A study in the Journal of the American Geriatrics Society finds that older adults are at higher risk of developing chronic wounds — injuries that take longer to heal, don’t heal correctly, or fail to heal after multiple months.

“Older adults’ skin is more fragile due to normal changes in the thickness, flattening of the layers, and natural moisture content. These changes make elderly skin more tissue paper-like, drier, less elastic, and more permeable to environmental insults,” says Sandi Jiongco, family nurse practitioner at Edward-Elmhurst Health, who also holds an advanced practice certification in wound care. Older adults are also more likely to have a co-morbidity such as heart failure, hypertension, diabetes, or more years of sun exposure — all of which can affect blood circulation, decreasing skin barrier function and overall ability to heal. This contributes to chronic wounds. 

Some medications common among older adults, such as blood thinners, may also exacerbate wounds. 

For a person taking a blood thinner, “a small bump can lead to bleeding under the skin, which can lead to a wound,” Jiongco says. “Steroids further weaken the skin and also affect a patient’s blood sugar.”

Reduce the risk with good skin care

Reducing the risk for developing a chronic wound starts with skin care basics. 

“It’s important to do routine skin care, to keep your skin clean and moisturized — but don’t use an anti-bacterial soap,” Jiongco says. Anti-bacterial soaps can cause dry skin, eliminating the moisture necessary to heal wounds. They also remove the helpful bacteria on skin. 

When a person suffers a cut or abrasion, Jiongco cautions patients not to pick at the wound. Instead, if there is a flap of skin, she tells them to flatten it out over the wound, which protects it and promotes healing.

She recommends applying an adaptic dressing — a greasy mesh gauze designed to not adhere to the wound. 

If a wound still hasn’t healed after four weeks, (or earlier if the person has a history of wounds that don’t heal), Jiongco says to contact a wound care specialist.

Be aware of pressure wounds

Pressure wounds, also commonly known as bed sores or decubitus ulcers, commonly plague older people. 

“It’s a wound that’s caused by a lack of circulation,” says Katy Capito, district director of clinical services at Brookdale Senior Living, Inc. “It’s common in people who sit for a long time in one position.”

Bedsores (Pressure Ulcers) graphic. Skin and tissue injuries result from prolonged pressure on the skinPressure wound severity falls in stages one through four, with four being the most serious. In some cases, a wound can be serious enough to require a person to change their living situation, for example, from assisted living to a higher level of care. 

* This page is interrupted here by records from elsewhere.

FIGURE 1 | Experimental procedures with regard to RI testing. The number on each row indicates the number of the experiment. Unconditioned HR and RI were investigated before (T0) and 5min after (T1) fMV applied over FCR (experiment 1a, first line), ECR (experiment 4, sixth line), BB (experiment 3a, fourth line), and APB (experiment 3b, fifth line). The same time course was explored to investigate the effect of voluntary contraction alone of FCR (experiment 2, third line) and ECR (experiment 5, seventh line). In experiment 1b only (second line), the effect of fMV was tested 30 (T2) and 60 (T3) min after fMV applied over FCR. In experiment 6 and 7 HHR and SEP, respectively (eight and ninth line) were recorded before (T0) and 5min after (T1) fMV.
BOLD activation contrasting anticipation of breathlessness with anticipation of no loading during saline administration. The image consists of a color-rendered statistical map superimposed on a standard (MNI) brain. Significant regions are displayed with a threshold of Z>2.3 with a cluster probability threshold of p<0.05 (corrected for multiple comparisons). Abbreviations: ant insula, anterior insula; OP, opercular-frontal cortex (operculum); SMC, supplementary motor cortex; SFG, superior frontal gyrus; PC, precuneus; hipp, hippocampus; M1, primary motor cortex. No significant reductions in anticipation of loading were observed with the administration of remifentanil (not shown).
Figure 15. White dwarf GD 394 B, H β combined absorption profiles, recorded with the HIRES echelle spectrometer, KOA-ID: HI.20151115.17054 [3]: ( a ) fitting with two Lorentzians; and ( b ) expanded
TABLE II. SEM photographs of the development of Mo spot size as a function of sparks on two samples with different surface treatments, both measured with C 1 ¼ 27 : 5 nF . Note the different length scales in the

“If the wound is advanced beyond a stage two, we need to talk about skilled nursing — a higher level of care,” Capito says. 

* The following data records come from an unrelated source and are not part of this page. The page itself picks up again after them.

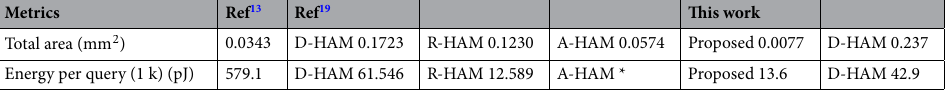
Table 1. Energy and area metrics of our proposed time-domain RRAM-CAM HAM design and D-HAM compared to references normalized to: 65 nm, d = 1 k, and 10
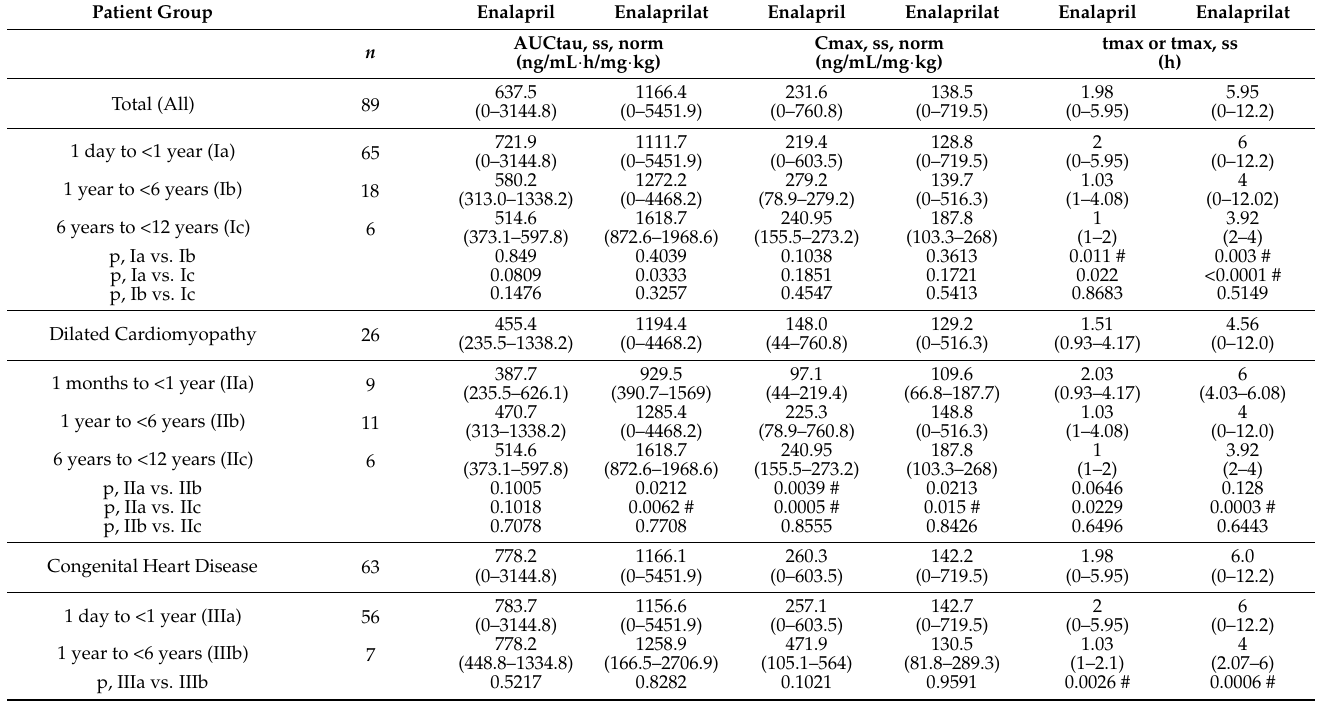
Table 2. Pharmacokinetic parameters of enalapril and enalaprilat in pediatric patients with heart failure due to DCM and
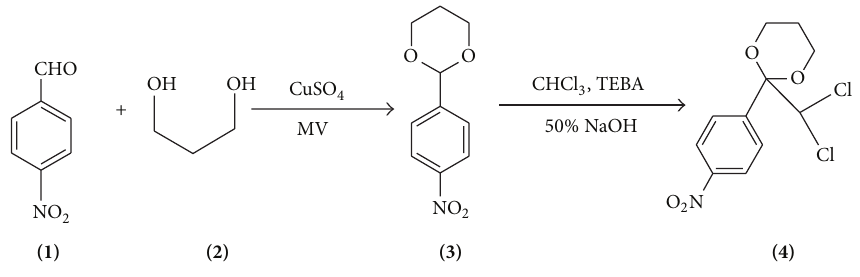
Scheme 1: Synthesis of the title compound 4 .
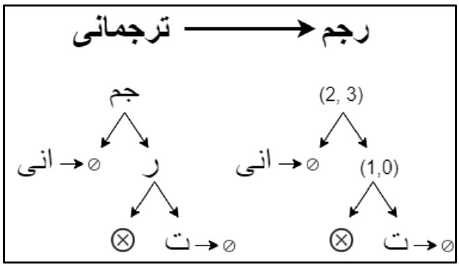
(cid:81)(cid:16) (cid:75) (cid:46) ” -/tarjamani/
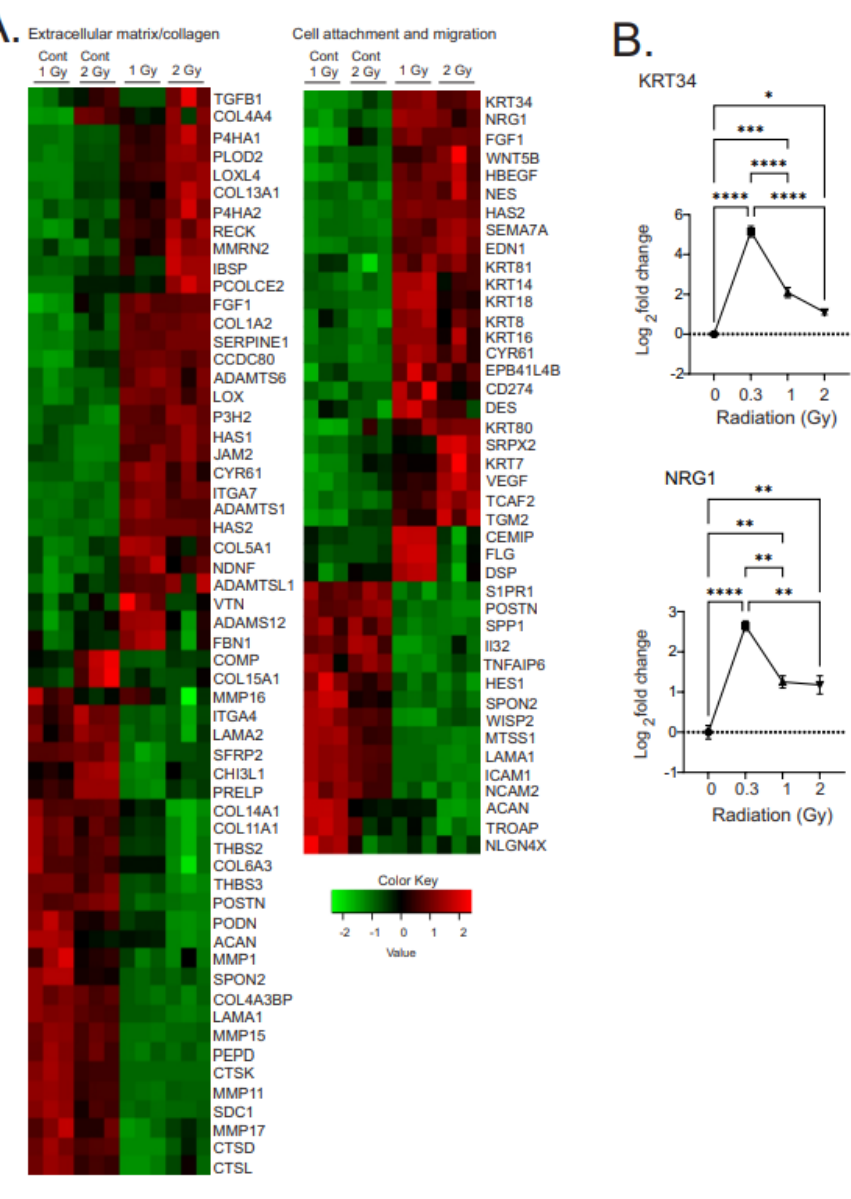
Figure 7. Heatmaps of gene expression changes for pathways involved in the regulation of extracel- lular matrix and collagen synthesis and cell attachment and migration. ( A ). RNAseq was used to identify gene expression changes in primary human MSCs following 1 or 2 Gy (0.66 cGy/h) 60 Co irradiation. Control cells were cultured under identical conditions for 1 or 2 weeks. GO analysis was performed using DAVID and heatmaps were generated using genes with q < 0.05. Rows are centered and unit variance is applied to rows. ( B ). qPCR gene regulation using log base 2 scale fold change of genes supporting heatmaps of pathways. Data show averages ± SEM from N = 3 biological replicates with two technical repeats. * indicates p < 0.05, ** indicates p < 0.01, *** indicates p < 0.001, **** indicates p < 0.0001, respectively, compared with sham-irradiated control cells.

Pressure wounds are all about prevention, through moving and shifting position as much as possible. 

“We are going to help them move or encourage physical therapy,” Capito says.

Sometimes just shifting how a person is sitting makes a difference. “We call it off-loading — shifting your weight to let the blood flow back to your butt or other area,” Jiongco says. If incontinence is an issue, keep skin clean, dry, and protected from urine and stool enzymes with a barrier paste (such as Desitin, A+D, or Boudreaux’s Butt Paste).

Those who already have a wound may find that sitting on an air cushion eases their discomfort. Jiongco doesn’t advise sitting on a donut, which she says adds more pressure. Instead, she recommends an air cushion with waffle-like indentations. 

“You want the patient to sink into it, but not bottom it out so they are touching the surface below the cushion,” she says. 

As a general rule, Capito says that mobility prevents pressure wounds.

“We encourage people to leave their apartments,” she says. “No one has to, but we encourage a more social, engaged lifestyle.” 

Besides being as physically active as possible, both Capito and Jiongco also recommend eating a healthy diet with enough vitamins and protein to help your body heal wounds. 

And Jiongco says not to neglect your body’s largest organ. “You want to take care of your skin. It’s the window to your body, and it’s protective.”